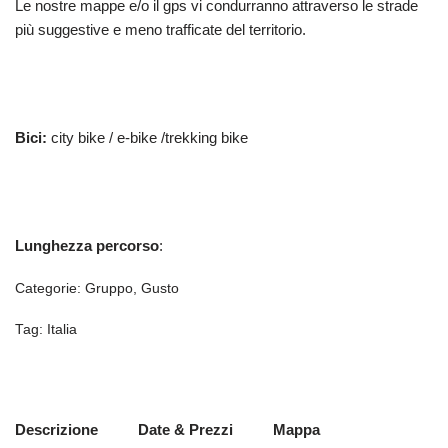
Le nostre mappe e/o il gps vi condurranno attraverso le strade
più suggestive e meno trafficate del territorio.
Bici:
city bike / e-bike /trekking bike
Lunghezza percorso
:
Categorie:
Gruppo
,
Gusto
Tag:
Italia
Descrizione
Date & Prezzi
Mappa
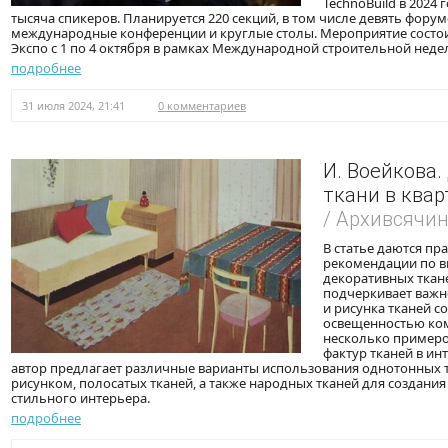
TechnoBuild в 2024
тысяча спикеров. Планируется 220 секций, в том числе девять форум
международные конференции и круглые столы. Мероприятие состои
Экспо с 1 по 4 октября в рамках Международной строительной неде
подробнее
31 июля 2024, 21:41
0 комментариев
И. Воейкова
ткани в квар
/ Архивсячи
В статье даются пр
рекомендации по в
декоративных ткане
подчеркивает важн
и рисунка тканей с
освещенностью ком
несколько примеро
фактур тканей в инт
автор предлагает различные варианты использования однотонных тк
рисунком, полосатых тканей, а также народных тканей для создани
стильного интерьера.
подробнее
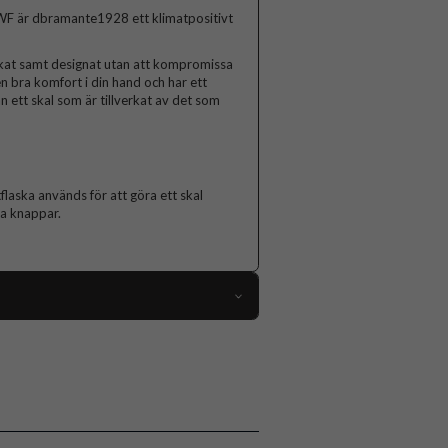
F är dbramante1928 ett klimatpositivt
verkat samt designat utan att kompromissa
en bra komfort i din hand och har ett
n ett skal som är tillverkat av det som
flaska används för att göra ett skal
ta knappar.
84447
Samsung Galaxy A34 5G
Skal
Miljövänlig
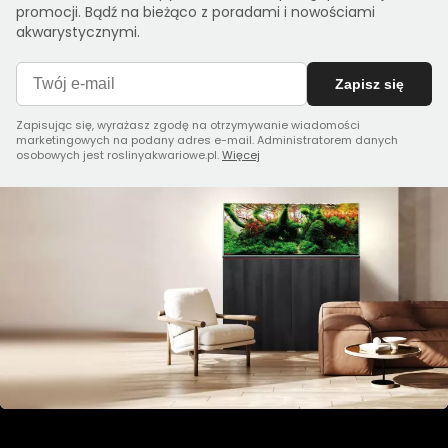
promocji. Bądź na bieżąco z poradami i nowościami
akwarystycznymi.
Zapisz się
Zapisując się, wyrażasz zgodę na otrzymywanie wiadomości
marketingowych na podany adres e-mail. Administratorem danych
osobowych jest roslinyakwariowe.pl.
Więcej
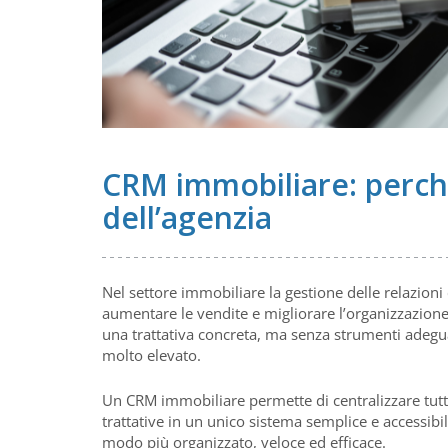
CRM immobiliare: perché
dell’agenzia
Nel settore immobiliare la gestione delle relazioni 
aumentare le vendite e migliorare l’organizzazione 
una trattativa concreta, ma senza strumenti adeguat
molto elevato.
Un CRM immobiliare permette di centralizzare tutte 
trattative in un unico sistema semplice e accessibi
modo più organizzato, veloce ed efficace.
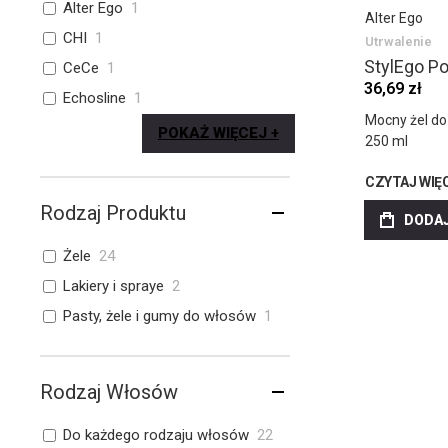
Alter Ego
1
Alter Ego
CHI
1
Utrwalenie
StylEgo Po
CeCe
1
36,69 zł
Echosline
1
Mocny żel do 
POKAŻ WIĘCEJ
250 ml
CZYTAJ WIĘ
Rodzaj Produktu
DODAJ
Żele
24
Lakiery i spraye
2
Pasty, żele i gumy do włosów
1
Rodzaj Włosów
Do każdego rodzaju włosów
22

- TASK -
Repeat exactly the lines from the one containing "aumentare le vendite" to the last line of the records above, including both, and leave out any pictures.

- SOLUTION -
aumentare le vendite e migliorare l’organizzazione 
una trattativa concreta, ma senza strumenti adeguat
molto elevato.
Un CRM immobiliare permette di centralizzare tutte 
trattative in un unico sistema semplice e accessibi
modo più organizzato, veloce ed efficace.
Alter Ego
1
Alter Ego
CHI
1
Utrwalenie
StylEgo Po
CeCe
1
36,69 zł
Echosline
1
Mocny żel do 
POKAŻ WIĘCEJ
250 ml
CZYTAJ WIĘ
Rodzaj Produktu
DODAJ
Żele
24
Lakiery i spraye
2
Pasty, żele i gumy do włosów
1
Rodzaj Włosów
Do każdego rodzaju włosów
22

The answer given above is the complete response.